Mais "Avec quelles couleurs décrira un daltonien sa ville natale ?", écrit Miguel Ángel Real dès l'ouverture de son premier texte. Ce qui apparaît de la couleur élémentaire est sujet à tant de variations physiques et symboliques qu'il faut procéder à des arrangements voire à des "manigances". Que l'on peigne ou que l'on écrive, dès lors que s'impose le "Refus du monde dans les lignes enchâssées pour dépasser tous les miroirs", il faut s'affranchir des apparences aux définitions étriquées et des enfermements doctrinaires. Il faut remonter aux sources de la lumière et la joie puis la paix peuvent advenir.
L'amour lui-même, en son "attente incandescente", est un empêchement à dire les couleurs du feu dont la suie persiste après la flamme. Et le poète, qui ne manque pas d'humour, cède à reculons à la tentation de la métaphore en italique : "le métal fondu de notre égoïsme nous scelle les paupières...". Le cheminement des perceptions se fige alors comme le labyrinthe vers le néant de Roberto Juarroz.
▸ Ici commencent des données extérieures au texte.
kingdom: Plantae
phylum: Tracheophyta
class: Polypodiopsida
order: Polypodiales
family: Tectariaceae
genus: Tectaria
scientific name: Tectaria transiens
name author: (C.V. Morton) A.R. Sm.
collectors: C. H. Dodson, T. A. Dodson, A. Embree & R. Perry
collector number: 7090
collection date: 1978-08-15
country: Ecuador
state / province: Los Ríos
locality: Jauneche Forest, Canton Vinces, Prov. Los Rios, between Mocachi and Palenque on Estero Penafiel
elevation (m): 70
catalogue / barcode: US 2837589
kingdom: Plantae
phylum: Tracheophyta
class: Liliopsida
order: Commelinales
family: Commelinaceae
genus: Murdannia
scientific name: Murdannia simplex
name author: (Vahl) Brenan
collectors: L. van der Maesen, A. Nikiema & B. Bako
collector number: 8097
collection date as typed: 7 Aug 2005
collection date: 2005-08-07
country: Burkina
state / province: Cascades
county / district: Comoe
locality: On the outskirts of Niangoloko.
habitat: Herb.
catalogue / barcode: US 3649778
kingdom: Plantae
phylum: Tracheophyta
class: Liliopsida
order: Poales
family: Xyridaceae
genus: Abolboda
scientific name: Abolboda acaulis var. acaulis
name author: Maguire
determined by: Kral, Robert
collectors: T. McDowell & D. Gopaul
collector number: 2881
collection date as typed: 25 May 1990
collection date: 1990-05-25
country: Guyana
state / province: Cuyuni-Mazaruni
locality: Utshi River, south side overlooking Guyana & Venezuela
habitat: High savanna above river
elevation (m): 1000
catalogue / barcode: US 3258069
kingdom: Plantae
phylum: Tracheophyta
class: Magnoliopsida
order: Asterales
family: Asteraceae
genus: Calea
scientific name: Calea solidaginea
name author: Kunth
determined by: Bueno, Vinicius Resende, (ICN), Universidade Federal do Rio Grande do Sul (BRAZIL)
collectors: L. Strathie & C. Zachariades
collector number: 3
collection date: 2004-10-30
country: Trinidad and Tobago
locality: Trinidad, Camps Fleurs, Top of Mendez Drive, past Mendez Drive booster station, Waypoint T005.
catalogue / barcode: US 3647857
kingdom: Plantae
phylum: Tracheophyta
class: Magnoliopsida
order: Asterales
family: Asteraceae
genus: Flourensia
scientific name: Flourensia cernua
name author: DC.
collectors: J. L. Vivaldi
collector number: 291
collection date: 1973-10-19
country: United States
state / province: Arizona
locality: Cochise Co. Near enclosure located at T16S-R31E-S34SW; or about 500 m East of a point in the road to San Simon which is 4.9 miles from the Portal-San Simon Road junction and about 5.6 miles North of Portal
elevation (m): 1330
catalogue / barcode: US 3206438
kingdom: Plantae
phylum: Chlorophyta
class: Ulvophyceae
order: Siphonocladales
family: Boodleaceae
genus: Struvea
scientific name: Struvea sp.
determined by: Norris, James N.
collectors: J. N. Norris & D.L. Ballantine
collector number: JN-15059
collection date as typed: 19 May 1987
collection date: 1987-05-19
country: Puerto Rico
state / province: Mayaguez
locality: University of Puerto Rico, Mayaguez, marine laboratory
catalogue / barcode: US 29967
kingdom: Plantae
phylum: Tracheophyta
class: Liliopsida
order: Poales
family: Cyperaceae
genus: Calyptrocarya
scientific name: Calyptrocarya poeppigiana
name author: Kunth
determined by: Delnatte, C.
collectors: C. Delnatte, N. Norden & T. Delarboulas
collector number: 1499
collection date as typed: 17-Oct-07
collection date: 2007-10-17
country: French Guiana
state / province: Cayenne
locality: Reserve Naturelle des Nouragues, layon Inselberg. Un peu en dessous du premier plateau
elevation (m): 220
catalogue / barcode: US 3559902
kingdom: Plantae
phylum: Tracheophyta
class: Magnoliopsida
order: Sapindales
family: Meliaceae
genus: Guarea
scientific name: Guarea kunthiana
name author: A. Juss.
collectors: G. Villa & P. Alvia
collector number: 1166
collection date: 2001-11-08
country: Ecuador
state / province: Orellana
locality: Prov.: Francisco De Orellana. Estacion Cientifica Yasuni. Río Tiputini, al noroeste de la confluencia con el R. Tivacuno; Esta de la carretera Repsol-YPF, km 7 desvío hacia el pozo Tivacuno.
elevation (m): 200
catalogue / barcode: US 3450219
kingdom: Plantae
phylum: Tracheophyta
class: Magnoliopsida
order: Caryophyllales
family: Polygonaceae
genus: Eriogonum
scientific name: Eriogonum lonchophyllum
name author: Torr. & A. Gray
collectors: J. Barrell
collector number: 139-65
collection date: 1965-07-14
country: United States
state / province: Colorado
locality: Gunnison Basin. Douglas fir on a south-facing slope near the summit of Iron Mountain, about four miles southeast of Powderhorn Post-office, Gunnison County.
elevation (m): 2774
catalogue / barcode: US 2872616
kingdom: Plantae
Est-ce à penser que le mouvement qui les accompagne est immobile ? "Les yeux ont parfois une âme d'enclume", observe Miguel Ángel Real. Et pourtant le réel endure aussi des avalanches qui bousculent les mots : "Frontières, morts, éclipses..., musique, portes, une voix et sa volonté..., sentiers, velléités, pouvoir..., catalogues..., escaliers, choix..., pages, être, paroles, nous". Une telle submersion ne peut être ressaisie que par la volonté. Et de nouvelles formes surgissent. Celle d'une oasis au centre de la table, celle des diagonales dessinées par le vent sur le calendrier ou, encore, dans l'acrostiche du mot TERRES, celle d'un "Refuge en forme d'allumette gobée par une flaque". Le lecteur verra peut-être là quelques coquecigrues surréalisantes, un amusement facétieux, mais la gravité sourd entre les lignes.
L'équilibre du paysage et du territoire, dans leurs dimensions intimes et extimes, tient aussi par des chimères, des vertiges et des mirages. L'oubli se déchire dans la marche peuplée par "des ombres impossibles". Et l'auteur de se demander, après avoir parlé de Rothko et de Michel-Ange avec l'aimée : "Et le silence, quelle est sa couleur ?" Pour dire la chronique annoncée du givre.
La palette poétique de Miguel Ángel Real ne manque pas de registres dans ses déplis qui débordent souvent le vers. Le flux y est tour à tour lyrique et symboliste. L'usage fréquent du point-virgule en montre les suspens et celui des deux-points les ouvertures. Et c'est ainsi que l'écriture va plus ou moins vite puis plus ou moins lentement, entre ce qui est dit et ce qui est tu de nos couleurs élémentaires. Que nous soyons ou non daltoniens.
Extrait :
J'ai attendu les épis, les miroirs,
et les rails se sont brisés sous le poids de lumières médiocres.
J'ai attendu les paroles pleines
et je n'ai trouvé
que des papiers tachés,
des fragments muets de moi-même
épars
écrasés
sur un mur antique aux bas-reliefs perdus.
Une jungle incongrue
étouffe les soirées où la peur nous prend
la peur de nous prendre pour un autre
la peur qu'on nous prenne pour des bribes
d'homme.
Qui sait quel est le cap à suivre
pour réunir tous ses cumulus déchirés
et défendre les paroles.
De quel côté de la balance
nos lettres deviendront le lest
indispensable.
La lumière du verbe
n'est pas celle qu'on croit.
Le givre promis de Miguel Ángel Real, couvert par une belle image borgne d'Emma Real Molina, est publié aux éditions Tarmac. Il coûte 20 €.